UPDATED, June 5, 5:30 p.m.: The bond holders represented by CWCapital Asset Management who own Stuyvesant Town and Peter Cooper Village transferred the ownership of each group of buildings from one entity to an affiliated entity, valuing the entire 11,000 apartments in 110 buildings at just over $4.4 billion.
The transfer of ownership of the complex on Manhattan’s East Side was described as a deed-in-lieu of foreclosure. That means the title was transferred from the entity that was once owned by Tishman Speyer — but now controlled by CWCapital — to another entity affiliated with CWCapital, without going through the foreclosure process in the courts.

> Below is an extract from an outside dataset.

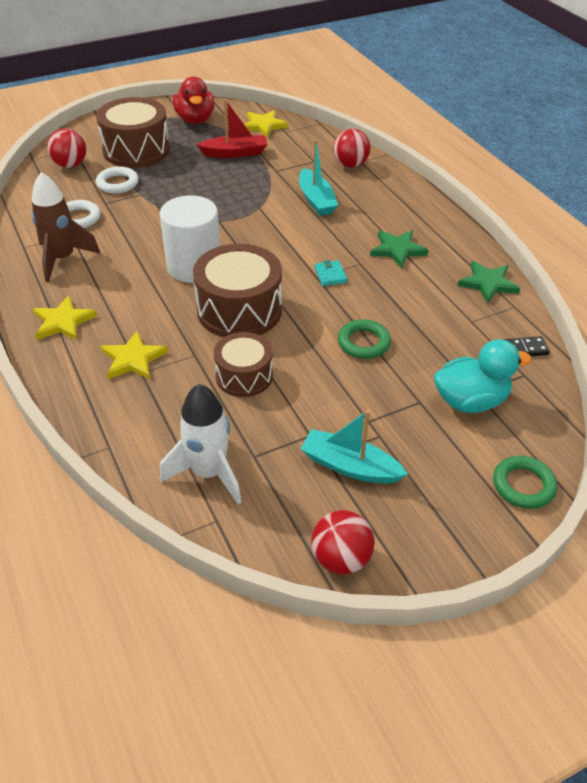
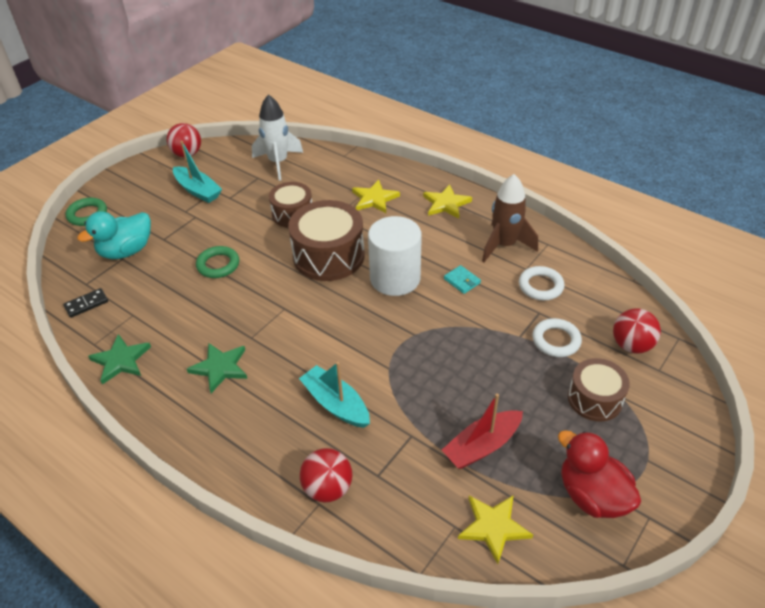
camera: 155 degrees right, 0 degrees up
brown drum [96,97,170,168] -> brown drum [568,358,630,422], size x0.62
turquoise boat [300,410,408,484] -> turquoise boat turned 45 degrees clockwise [173,141,222,203]
turquoise wallet [314,260,347,286] -> turquoise wallet moved to [444,265,481,294]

The transfer which took place on Tuesday but was recorded in city records today valued Stuyvesant Town at $3.3 billion and Peter Cooper Village at $1.1 billion.
All told, CWCapital paid $134 million in transfer taxes. The city took the lion’s share at $116.6 million and the state collected $17.8 million, the filings showed.

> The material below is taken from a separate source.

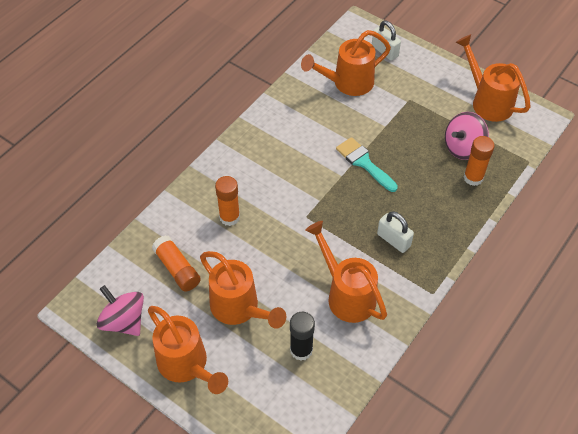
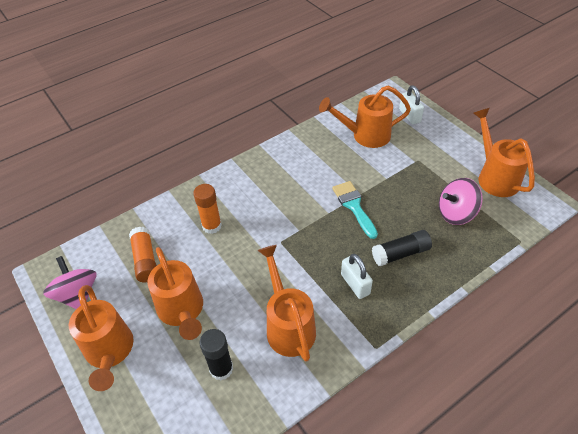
camera: 20 degrees right, 5 degrees down
orange glue stick [463,136,495,186] -> none
none -> black glue stick [372,230,432,266]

CWCapital announced last month that it planned to foreclose on the mezzanine position on June 13, but the New York Times reported today that attorneys representing an unidentified company told CWCapital last week that it planned to exercise a right to buy a critical loan on the complex, and CWCapital feared that might be a step to taking control of the entire property. To protect itself, CWCapital finalized the deed-in-lieu process and took formal ownership.
Tishman Speyer led a partnership that purchased the complex near the peak of the last boom in 2006 for $5.4 billion.
Fortress Investment Group, which owns CWCapital, announced in May that it would make a $4.7 billion offer for the apartment complex.
The old and new entities both had their addresses with CWCapital, with the seller entity signed by CWCapital’s Andrew MacArthur and the buying entities signed by CWCapital’s President, David Iannarone.